“You will have compassion on this poor, sweet victim; you will permit her to escape and reach some foreign country in safety, and in after years, when her innocence shall be discovered, you will rejoice to remember that you saved her blameless life from a felon’s death!”

Anderson mournfully shook his head, saying, “My God! I am not fit for my hard duties.”

“No, you are not hard enough for the stern duties of a governor of a gaol. Your humane nature must suffer much in constantly witnessing the very worst forms of human woe, crime, remorse and punishment, and the wide ruin and unspeakable misery they bring upon the innocent as well as the guilty,” said Malcolm, gently.

“True, true! my heart has been wrung daily, for years, in witnessing the wretchedness of prisoners and their friends. But what would you have—some must be gaolers?”

“But not men like you—you suffer too much in the performance of your duties. Come, listen to me! be persuaded to leave this abode of sin and misery. Let Eudora escape! take the compensation that her grateful friends will offer you, and go to some lovely, quiet, rural home, in some foreign country, where you can live with your wife and child amid the sweet influence of nature, and with the almost Divine consciousness of having saved a human life! Come—speak—consent! urged Malcolm persuasively.

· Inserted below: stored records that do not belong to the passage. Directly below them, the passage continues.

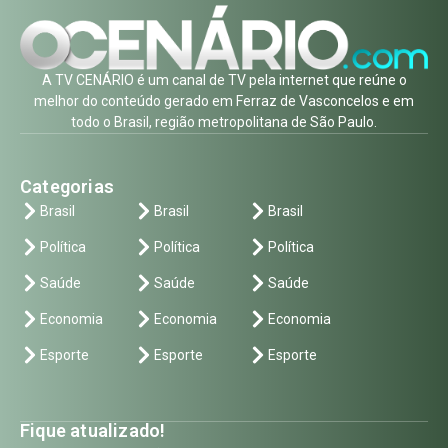
A TV CENÁRIO é um canal de TV pela internet que reúne o
melhor do conteúdo gerado em Ferraz de Vasconcelos e em
todo o Brasil, região metropolitana de São Paulo.
Categorias
Brasil
Brasil
Brasil
Política
Política
Política
Saúde
Saúde
Saúde
Economia
Economia
Economia
Esporte
Esporte
Esporte
Fique atualizado!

“I dare not! oh, Heaven! I dare not commit a breach of trust—I dare not do a dishonorable deed!” said Anderson, wiping the streaming perspiration from his brow.

“Remember her dead father, and all his brotherly kindness to you, and pity his orphan child in her unspeakable wretchedness. Think how dear life is at her tender age; how hard it is to die at seventeen, and such an awful death—a death of public ignominy! How her young heart must shrink in anguish and affright. Think how sweet the offer of life would be to her; how her spirit would leap with joy to meet it; how she would bless you; how she would thank you; how she would pray for you through all the days of the life that she would owe to you;—and how you would rejoice to feel that the debt of gratitude to your benefactor had been abundantly paid off by saving the life of his child, who, but for you, would be mouldering in a premature, dishonored grave! Anderson, think how, at this very moment, the spirit of her sainted father bends down from the Heaven of Heavens to hear what you shall say!” concluded Malcolm, solemnly.

“Oh, Montrose, speak no more! All this that you have said my own heart has urged more forcibly than you could speak! But I must not do this thing. I must not stain my soul with dishonor!” exclaimed the gaoler, and then, man though he was, he burst into tears, went and leaned his elbows on his desk, dropped his face upon his open palms, and wept bitterly.

But not for this would Malcolm Montrose abandon the cause of Eudora.

He went to the side of Anderson, put his arm caressingly over his shoulder, and continued his pleadings with all the impassioned eloquence of love and grief. Whether he was successful will be seen.